We often think of global trade as simply moving cargo — ships, aircraft, containers, and ports. But according to Ryan Peterson, Founder and CEO of Flexport, that’s only part of the story.

Every shipment, he explains, moves through three flows at once: goods, data, and finance.

The first is the flow of goods that move from factories to ports, onto ships or aircraft, and across borders. This is where the logistics industry has traditionally focused its energy in speed, capacity and routes.

But alongside the cargo runs a second flow: data. Commercial invoices, HS codes, customs filings, shipment updates, inventory records. Peterson points out that much of this information still sits in emails, PDFs and Excel sheets. When this data is incomplete or incorrect, shipments get delayed, even if the cargo itself has moved on time.

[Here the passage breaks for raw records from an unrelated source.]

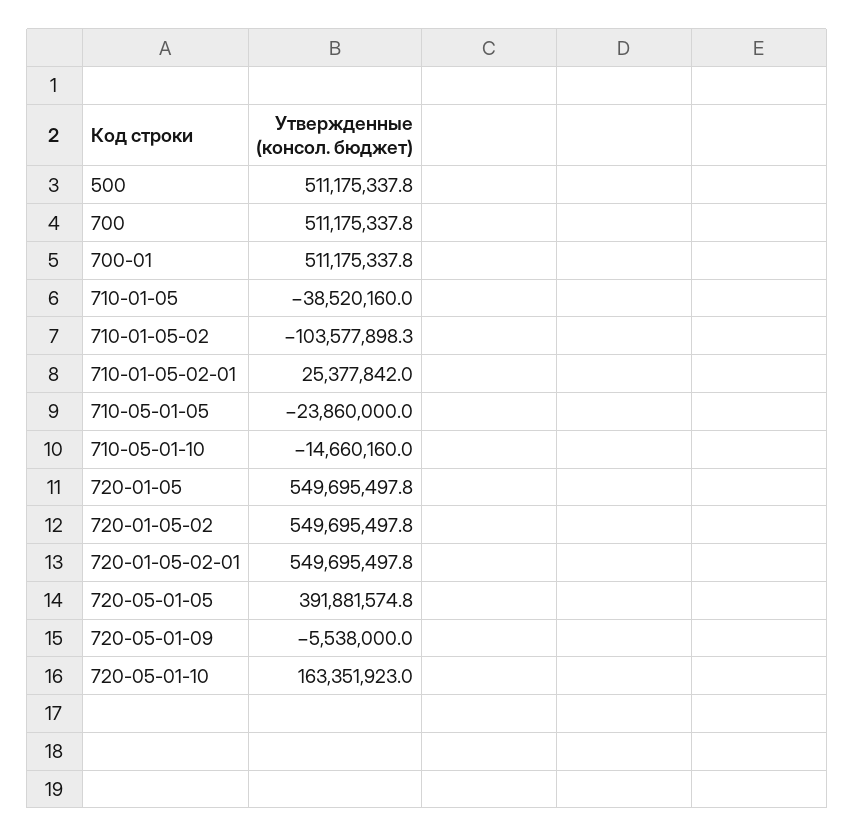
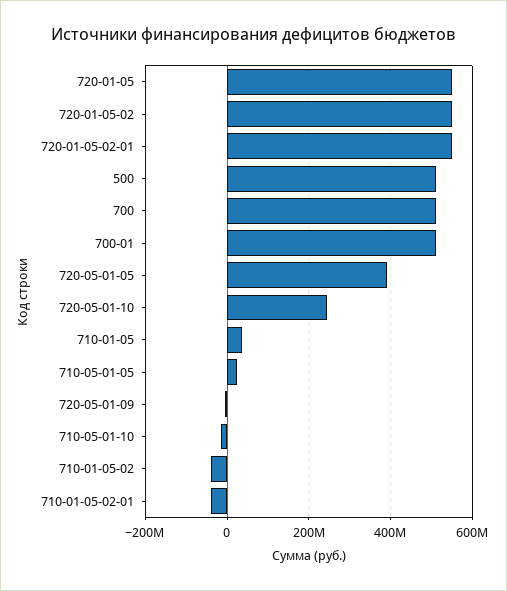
710-01-05: -38520160 -> 40000000
710-01-05-02: -103577898.3 -> -40000000
710-01-05-02-01: 25377842 -> -40000000
710-05-01-05: -23860000 -> 20000000
720-05-01-10: 163351923 -> 240000000

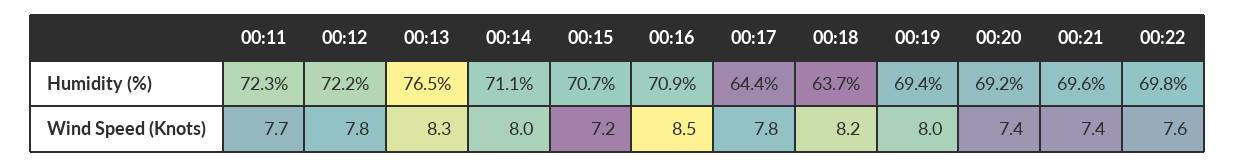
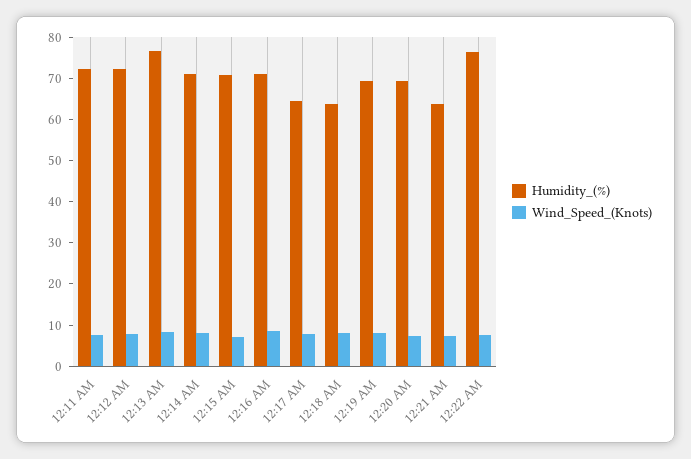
Humidity (%), 00:21: 69.6 -> 64
Humidity (%), 00:22: 69.8 -> 76

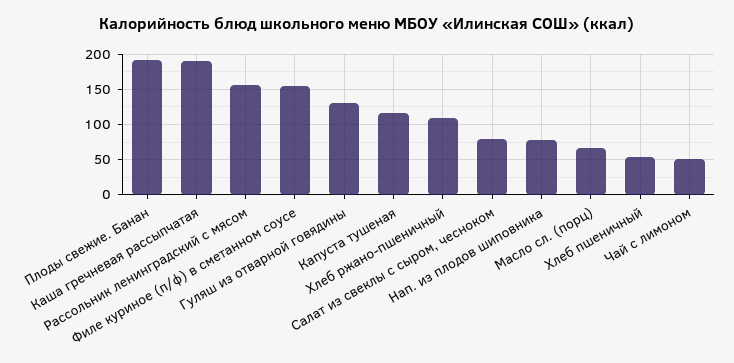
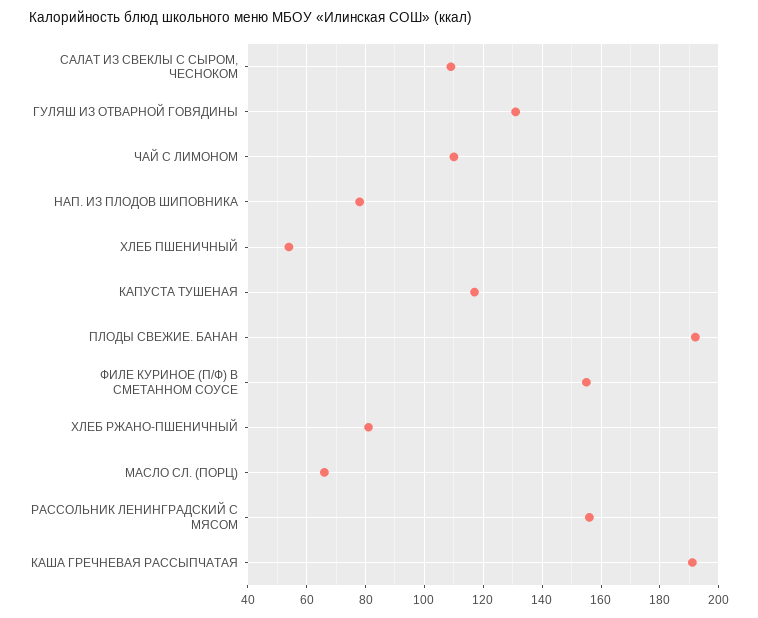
Хлеб ржано-пшеничный: 110 -> 80
Салат из свеклы с сыром, чесноком: 80 -> 110
Чай с лимоном: 50 -> 110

Then there is the third flow: finance. Duties must be calculated correctly. Tariffs must be paid. Freight invoices must be settled. Cash flow depends on when goods arrive and clear customs. If financial calculations are wrong, the cost impact can be severe.

Peterson’s argument is simple. These three flows are deeply connected, but the industry still manages them separately. Forwarders move goods. Banks handle finance. Software firms manage data. But trade does not operate in silos.

If a container arrives but the customs data is wrong, the shipment stalls. If tariffs are miscalculated, companies overpay or face penalties. When one flow breaks, the others slow down too.

He believes the future of global trade lies in synchronising all three in real time. When cargo moves, the data should update instantly. When tariff rules change, financial calculations should adjust immediately. Control over trade, he suggests, now depends as much on data and money as it does on transport.

This shift also changes who logistics companies compete with. It is no longer just forwarder versus forwarder. It is forwarders competing with fintech firms, customs tech providers and enterprise software platforms. Because whoever controls the data and the financial logic attached to shipments controls much more than the cargo itself.

In a world of rising tariffs and tighter compliance, this matters even more. Errors are expensive. Delays are costly. And visibility is power.

In a world of rising tariffs and tighter compliance, visibility and accuracy across all three flows are no longer optional; they are the new foundation of global trade.